Static Public Member Functions
static MPIControl &	instance ()

template<class T >
static void	deserialize (const void *in, const size_t &len, T &obj)

template<class T >
static size_t	serialize (void **out, const T &obj, const bool alloc=false)

template<class T >
static void	op_sum_func (void in, void out, int , MPI_Datatype datatype)

static void	getArraySliceParams (const size_t &dimx, const size_t &nbworkers, const size_t &idx_wk, size_t &startx_sub, size_t &nx_sub)
	Returns the parameters for splitting an array in several, balanced sub-arrays. This is mostly usefull for parallel calculations, where an array will be split and sent to different workers. More...

static void	getArraySliceParams (const size_t &dimx, const size_t &nbworkers, std::vector< size_t > &offset, std::vector< size_t > &nx)
	Returns the parameters for splitting an array in several, balanced sub-arrays. This is mostly usefull for parallel calculations, where an array will be split and sent to different workers. More...

* Entries shown:

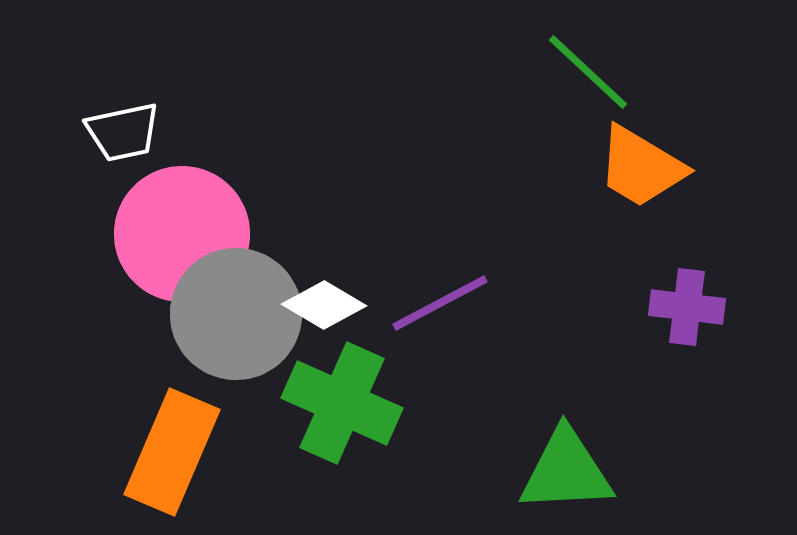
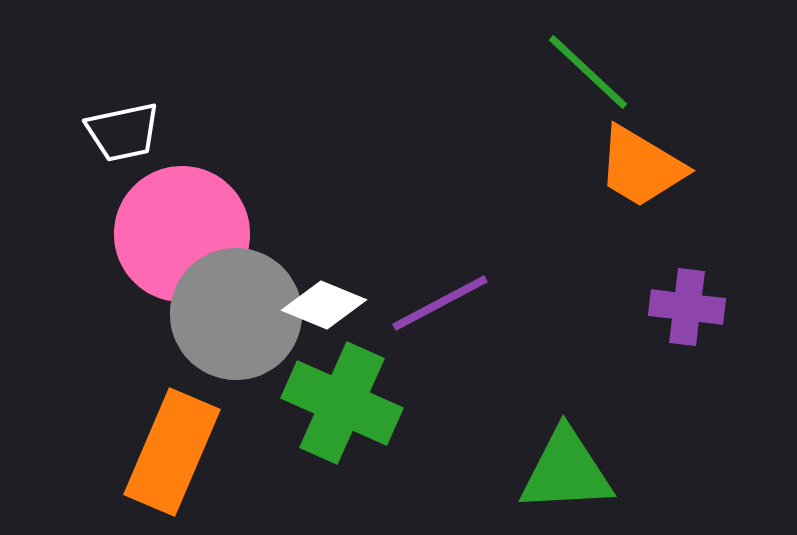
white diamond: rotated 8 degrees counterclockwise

==

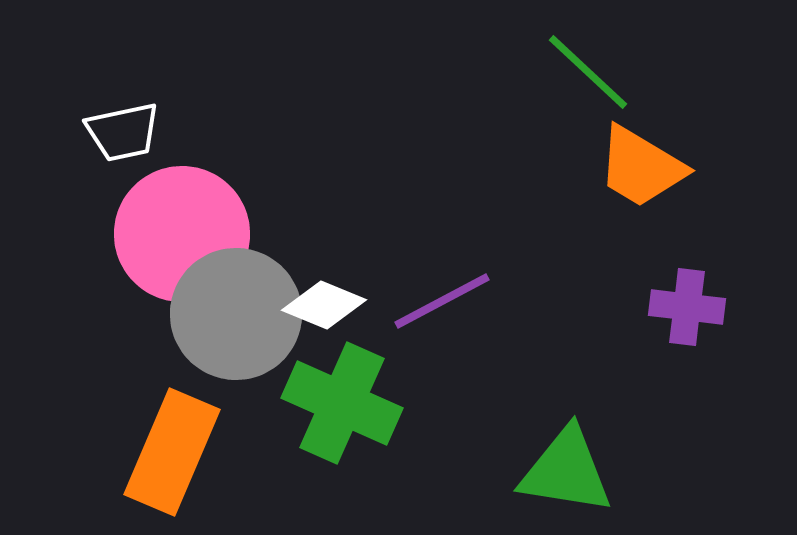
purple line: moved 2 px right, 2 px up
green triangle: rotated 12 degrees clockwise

==

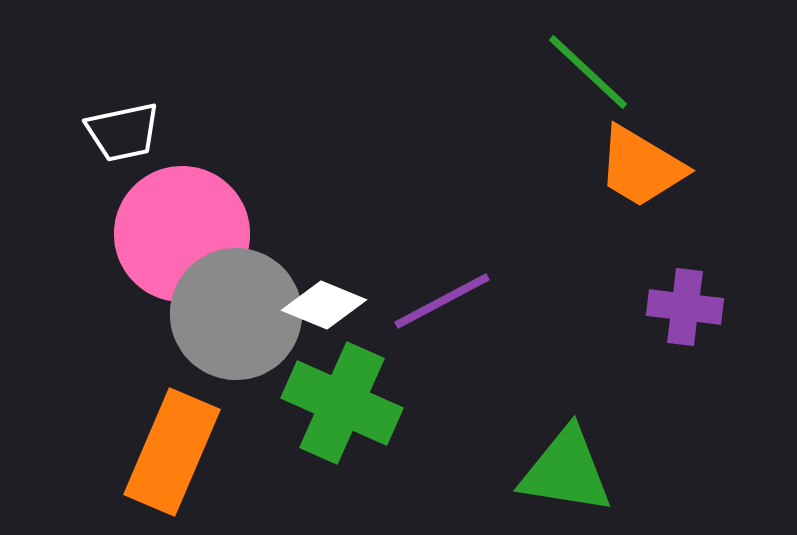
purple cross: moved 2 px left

* Exercise objective: According to the MPIControl function listing, what does getArraySliceParams return?

* Solution to the exercise: It returns the parameters for splitting an array into several balanced sub-arrays.